— TO-DO ITEM —
Show every line of the entries below that contains the string "upper", matching case exactly.

** MATERIALS PROVIDED follows **

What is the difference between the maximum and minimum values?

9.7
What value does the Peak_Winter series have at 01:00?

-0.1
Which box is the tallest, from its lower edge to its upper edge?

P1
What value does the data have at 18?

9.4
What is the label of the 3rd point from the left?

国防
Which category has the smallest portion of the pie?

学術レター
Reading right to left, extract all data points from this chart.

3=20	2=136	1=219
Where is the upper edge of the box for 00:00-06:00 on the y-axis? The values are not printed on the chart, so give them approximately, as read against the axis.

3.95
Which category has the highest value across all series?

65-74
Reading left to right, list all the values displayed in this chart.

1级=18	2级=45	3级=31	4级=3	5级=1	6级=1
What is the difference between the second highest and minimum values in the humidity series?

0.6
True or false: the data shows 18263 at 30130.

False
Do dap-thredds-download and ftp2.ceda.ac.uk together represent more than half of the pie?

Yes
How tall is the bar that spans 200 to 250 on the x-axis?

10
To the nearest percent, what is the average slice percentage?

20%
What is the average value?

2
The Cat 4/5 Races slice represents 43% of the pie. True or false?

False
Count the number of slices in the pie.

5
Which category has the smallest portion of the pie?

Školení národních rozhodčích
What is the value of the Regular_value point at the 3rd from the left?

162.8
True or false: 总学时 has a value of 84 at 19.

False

** End of MATERIALS PROVIDED **

— SOLUTION FOR THIS TASK —
Which box is the tallest, from its lower edge to its upper edge?
Where is the upper edge of the box for 00:00-06:00 on the y-axis? The values are not printed on the chart, so give them approximately, as read against the axis.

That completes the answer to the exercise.